I have stream that is coming from Kafka, and I'm manipulating with Flink. Part of the stream is composed by one Integer that I'm monitoring which indicate the height. I would like to save "height" and "counter" into a list ot Tuple2<Integer, Integer> where the first f0 is the height and the second element f1 is the number of times the same height has been previosly seen into the stream.
input: 170 -> ListofTuples[170,2]
input: 170 -> ListofTuples[170,2]
input: 120 -> ListofTuples[170,2] [120,1]
input: 140 -> ListofTuples[170,2], [120,1], [140,1]
input: 140 -> ListofTuples[170,2], [120,1], [140,2]
input: 140 -> ListofTuples[170,2], [120,1], [140,3]

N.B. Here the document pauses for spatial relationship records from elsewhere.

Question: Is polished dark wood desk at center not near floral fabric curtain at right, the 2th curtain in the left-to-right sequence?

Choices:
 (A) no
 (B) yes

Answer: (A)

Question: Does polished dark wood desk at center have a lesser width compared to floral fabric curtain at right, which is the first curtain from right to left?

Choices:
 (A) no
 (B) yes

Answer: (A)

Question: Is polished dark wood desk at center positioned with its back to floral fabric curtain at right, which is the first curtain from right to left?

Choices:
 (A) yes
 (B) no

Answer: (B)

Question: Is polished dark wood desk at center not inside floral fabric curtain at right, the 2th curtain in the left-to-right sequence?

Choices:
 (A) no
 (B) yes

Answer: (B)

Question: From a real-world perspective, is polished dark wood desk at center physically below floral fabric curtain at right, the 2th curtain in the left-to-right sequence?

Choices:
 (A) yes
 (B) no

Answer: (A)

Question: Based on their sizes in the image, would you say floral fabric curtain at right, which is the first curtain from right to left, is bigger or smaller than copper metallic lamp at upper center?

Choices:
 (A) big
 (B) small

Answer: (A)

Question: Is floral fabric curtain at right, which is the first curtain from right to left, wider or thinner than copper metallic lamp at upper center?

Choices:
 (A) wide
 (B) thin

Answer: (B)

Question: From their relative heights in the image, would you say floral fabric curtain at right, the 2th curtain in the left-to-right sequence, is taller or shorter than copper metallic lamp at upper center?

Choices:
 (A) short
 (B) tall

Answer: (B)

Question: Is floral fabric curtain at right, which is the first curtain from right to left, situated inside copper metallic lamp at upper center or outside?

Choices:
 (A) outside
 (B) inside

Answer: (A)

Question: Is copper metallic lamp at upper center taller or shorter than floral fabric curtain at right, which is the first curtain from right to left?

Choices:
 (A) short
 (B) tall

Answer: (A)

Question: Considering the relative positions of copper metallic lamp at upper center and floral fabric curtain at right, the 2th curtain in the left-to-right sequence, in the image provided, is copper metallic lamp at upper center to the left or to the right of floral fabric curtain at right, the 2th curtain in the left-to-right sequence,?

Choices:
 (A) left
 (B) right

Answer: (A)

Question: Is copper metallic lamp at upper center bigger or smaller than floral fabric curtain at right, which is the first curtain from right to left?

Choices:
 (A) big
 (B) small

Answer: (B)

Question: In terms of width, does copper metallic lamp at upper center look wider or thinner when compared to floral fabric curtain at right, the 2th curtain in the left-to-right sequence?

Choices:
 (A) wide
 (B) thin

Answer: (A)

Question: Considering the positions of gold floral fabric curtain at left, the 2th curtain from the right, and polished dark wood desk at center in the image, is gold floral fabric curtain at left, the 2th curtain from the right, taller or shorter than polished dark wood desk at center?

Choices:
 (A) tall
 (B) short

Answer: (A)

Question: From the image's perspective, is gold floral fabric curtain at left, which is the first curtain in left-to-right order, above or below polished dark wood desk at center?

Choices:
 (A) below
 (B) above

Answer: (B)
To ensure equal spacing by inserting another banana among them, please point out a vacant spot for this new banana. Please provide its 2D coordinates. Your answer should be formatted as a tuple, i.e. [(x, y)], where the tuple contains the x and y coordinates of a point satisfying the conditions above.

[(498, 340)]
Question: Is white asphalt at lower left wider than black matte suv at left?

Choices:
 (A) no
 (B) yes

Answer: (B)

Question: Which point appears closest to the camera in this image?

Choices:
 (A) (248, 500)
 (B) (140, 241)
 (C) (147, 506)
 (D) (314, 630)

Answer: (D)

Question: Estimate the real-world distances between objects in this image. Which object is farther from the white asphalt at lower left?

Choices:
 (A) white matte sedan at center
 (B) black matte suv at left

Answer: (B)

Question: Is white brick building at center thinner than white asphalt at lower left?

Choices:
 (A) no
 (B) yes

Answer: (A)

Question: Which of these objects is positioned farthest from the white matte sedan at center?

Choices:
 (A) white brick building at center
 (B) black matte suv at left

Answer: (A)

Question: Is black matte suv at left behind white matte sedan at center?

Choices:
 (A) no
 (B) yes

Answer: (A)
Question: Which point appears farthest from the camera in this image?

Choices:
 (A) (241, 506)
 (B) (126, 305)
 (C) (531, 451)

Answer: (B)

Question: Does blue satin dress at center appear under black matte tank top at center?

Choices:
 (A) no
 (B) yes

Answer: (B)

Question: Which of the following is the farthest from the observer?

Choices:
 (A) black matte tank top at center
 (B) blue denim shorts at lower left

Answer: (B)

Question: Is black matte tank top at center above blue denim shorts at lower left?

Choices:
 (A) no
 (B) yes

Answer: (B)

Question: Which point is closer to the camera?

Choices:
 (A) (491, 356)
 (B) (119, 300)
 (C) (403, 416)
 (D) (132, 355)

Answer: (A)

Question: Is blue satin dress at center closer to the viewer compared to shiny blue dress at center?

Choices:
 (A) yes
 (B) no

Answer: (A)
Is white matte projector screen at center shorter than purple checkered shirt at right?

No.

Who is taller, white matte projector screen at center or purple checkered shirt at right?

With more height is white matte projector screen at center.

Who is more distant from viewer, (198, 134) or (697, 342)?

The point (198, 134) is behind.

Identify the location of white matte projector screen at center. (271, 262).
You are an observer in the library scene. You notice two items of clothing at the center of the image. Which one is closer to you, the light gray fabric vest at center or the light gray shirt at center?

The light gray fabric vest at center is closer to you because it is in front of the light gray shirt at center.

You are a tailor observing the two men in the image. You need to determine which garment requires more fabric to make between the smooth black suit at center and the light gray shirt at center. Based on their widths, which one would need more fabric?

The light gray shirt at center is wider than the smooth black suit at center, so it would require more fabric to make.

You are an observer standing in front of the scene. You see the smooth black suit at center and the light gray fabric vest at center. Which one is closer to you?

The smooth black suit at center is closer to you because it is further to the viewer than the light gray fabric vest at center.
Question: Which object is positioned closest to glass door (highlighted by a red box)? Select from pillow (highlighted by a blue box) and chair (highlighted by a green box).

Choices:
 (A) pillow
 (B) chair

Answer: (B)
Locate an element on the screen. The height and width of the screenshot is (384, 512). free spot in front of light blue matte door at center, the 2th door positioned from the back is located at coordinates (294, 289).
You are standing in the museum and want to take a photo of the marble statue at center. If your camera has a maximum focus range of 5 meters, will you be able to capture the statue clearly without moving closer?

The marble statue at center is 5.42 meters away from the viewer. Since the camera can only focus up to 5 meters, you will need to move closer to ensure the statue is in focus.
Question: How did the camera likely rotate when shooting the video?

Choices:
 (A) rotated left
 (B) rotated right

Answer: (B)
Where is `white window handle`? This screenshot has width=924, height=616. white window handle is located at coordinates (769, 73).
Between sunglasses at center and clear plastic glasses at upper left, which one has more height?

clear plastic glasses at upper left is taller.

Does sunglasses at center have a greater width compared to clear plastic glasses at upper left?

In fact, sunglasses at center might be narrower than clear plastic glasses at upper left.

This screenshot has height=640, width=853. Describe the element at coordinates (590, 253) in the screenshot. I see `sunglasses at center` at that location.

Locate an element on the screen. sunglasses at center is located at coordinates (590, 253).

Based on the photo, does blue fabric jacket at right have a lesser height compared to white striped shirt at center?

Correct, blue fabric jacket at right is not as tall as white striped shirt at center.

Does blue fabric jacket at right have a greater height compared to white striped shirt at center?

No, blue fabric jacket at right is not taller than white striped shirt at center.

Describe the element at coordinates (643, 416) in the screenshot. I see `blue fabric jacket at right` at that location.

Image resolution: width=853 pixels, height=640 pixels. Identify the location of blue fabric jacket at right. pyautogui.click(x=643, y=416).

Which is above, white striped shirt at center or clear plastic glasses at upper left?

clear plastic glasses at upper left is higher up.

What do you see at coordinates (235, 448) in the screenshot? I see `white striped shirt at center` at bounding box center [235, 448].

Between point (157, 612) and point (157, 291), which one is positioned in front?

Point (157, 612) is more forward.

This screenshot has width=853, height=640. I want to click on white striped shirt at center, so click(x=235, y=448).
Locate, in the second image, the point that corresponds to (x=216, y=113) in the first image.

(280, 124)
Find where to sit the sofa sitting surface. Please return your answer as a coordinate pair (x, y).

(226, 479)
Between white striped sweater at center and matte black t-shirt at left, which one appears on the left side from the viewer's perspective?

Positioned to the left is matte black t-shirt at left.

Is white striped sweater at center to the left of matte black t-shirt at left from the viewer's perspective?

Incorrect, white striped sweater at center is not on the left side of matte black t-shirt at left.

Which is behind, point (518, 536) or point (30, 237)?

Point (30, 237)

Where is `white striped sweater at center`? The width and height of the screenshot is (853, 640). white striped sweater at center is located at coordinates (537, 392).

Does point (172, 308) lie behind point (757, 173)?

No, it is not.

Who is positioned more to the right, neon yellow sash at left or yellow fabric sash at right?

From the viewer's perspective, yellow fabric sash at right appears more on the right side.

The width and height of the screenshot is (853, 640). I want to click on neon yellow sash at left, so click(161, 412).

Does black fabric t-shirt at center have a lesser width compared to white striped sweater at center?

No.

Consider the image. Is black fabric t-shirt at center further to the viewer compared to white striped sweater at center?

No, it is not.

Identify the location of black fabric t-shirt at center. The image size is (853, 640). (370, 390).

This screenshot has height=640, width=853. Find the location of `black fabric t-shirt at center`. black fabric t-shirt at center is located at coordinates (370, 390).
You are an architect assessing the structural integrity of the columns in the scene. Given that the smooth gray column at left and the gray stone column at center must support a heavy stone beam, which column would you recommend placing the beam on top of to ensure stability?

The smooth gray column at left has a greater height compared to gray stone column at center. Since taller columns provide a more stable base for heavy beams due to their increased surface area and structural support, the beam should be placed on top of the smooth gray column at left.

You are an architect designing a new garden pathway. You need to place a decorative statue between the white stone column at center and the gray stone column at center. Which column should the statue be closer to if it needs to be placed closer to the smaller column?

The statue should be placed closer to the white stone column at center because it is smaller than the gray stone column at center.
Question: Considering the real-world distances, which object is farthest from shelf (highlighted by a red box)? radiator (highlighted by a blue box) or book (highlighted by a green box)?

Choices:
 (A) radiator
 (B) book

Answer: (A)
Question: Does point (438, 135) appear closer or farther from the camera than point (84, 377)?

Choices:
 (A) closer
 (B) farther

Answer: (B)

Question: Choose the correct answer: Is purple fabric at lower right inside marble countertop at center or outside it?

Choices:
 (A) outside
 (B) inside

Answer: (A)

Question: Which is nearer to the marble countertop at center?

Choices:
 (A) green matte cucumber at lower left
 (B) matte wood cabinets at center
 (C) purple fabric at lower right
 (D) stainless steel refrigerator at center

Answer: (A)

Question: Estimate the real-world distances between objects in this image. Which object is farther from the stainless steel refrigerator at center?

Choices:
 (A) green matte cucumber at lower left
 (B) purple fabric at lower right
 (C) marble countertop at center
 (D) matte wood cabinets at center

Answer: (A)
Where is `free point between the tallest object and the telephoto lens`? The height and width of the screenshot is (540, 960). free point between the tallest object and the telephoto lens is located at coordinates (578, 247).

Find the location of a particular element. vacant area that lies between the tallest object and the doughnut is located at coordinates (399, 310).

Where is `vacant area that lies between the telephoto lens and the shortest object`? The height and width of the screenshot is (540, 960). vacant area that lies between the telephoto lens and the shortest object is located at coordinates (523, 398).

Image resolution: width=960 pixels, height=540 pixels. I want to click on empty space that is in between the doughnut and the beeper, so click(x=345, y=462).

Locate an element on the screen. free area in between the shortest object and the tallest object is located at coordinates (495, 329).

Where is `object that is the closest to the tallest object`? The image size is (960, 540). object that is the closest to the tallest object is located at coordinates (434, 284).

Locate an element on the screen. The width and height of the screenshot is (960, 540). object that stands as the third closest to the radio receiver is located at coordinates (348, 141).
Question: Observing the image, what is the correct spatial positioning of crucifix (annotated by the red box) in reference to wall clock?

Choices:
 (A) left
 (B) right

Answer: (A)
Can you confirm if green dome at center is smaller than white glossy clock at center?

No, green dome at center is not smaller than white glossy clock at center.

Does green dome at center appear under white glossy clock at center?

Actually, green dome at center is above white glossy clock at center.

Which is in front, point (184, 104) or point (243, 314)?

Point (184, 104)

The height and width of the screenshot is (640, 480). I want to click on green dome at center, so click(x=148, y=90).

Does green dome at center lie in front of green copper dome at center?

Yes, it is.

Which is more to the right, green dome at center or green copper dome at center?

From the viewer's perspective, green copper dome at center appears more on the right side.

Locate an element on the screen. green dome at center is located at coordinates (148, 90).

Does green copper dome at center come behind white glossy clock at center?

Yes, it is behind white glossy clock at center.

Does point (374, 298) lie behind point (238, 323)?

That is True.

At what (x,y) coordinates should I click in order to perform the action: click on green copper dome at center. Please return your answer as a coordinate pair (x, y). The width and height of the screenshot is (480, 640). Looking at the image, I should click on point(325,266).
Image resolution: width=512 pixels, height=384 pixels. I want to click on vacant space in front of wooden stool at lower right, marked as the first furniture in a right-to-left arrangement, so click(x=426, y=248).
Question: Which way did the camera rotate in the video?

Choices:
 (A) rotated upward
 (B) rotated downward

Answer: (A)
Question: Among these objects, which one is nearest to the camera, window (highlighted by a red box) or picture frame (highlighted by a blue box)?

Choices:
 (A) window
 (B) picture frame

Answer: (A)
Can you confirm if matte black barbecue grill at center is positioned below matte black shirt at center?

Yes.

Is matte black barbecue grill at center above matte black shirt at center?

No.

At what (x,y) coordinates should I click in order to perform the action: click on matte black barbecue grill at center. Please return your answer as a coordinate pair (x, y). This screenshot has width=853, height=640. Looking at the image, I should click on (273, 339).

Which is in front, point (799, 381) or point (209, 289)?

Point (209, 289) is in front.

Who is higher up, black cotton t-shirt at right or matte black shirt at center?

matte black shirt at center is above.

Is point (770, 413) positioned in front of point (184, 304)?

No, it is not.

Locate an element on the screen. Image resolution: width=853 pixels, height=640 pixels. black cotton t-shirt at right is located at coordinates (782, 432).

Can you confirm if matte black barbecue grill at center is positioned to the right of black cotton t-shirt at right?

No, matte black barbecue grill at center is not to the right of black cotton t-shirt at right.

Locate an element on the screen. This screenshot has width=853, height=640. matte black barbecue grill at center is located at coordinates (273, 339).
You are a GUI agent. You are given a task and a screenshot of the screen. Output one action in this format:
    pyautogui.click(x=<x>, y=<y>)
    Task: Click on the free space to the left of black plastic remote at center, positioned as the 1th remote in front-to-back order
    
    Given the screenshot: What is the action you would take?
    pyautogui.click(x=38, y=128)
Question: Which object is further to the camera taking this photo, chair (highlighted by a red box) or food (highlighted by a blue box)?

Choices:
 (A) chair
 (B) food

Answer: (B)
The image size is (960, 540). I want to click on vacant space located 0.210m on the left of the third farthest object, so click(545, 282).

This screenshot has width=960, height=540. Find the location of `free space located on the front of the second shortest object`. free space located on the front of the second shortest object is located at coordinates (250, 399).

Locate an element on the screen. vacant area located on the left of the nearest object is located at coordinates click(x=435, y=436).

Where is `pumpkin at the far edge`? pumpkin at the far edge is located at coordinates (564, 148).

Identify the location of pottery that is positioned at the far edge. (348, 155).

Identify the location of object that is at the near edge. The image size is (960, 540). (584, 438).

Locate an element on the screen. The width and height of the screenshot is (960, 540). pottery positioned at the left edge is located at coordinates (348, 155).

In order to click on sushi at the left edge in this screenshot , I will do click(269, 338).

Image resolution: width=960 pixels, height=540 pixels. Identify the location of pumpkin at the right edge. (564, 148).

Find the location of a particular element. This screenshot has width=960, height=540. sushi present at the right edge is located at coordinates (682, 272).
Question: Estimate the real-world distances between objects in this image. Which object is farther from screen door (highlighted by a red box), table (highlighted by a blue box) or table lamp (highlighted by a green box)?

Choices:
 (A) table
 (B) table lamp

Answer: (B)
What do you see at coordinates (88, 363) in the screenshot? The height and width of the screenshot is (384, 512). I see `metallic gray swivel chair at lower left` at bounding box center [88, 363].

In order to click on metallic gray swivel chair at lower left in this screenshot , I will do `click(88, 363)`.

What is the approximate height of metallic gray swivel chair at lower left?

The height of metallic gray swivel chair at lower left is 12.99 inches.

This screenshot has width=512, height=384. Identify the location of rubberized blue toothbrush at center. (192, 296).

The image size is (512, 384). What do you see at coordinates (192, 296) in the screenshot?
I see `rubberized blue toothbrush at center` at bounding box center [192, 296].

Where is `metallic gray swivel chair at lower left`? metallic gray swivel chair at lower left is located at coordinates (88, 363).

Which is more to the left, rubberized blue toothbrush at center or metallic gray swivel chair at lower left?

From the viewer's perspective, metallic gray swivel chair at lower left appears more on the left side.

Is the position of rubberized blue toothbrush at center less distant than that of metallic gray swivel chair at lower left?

input: 170 -> ListofTuples[170,3], [120,1], [140,3]
And so on.
What can be the fastest way to check the ListOfTuple to update the counter?
Thanks
You could keyBy(height field), and have a stateful MapFunction
that updates a ValueState
with the count of how many times the key has been seen.
Though you didn't say what you wanted as a result of the stream - I'm guessing maybe emit the <height, count>
tuple each time it gets updated, which would be easy to output from your MapFunction
.
See the word count example for an example similar to this, where it's counting word occurrences vs. integer value occurrences.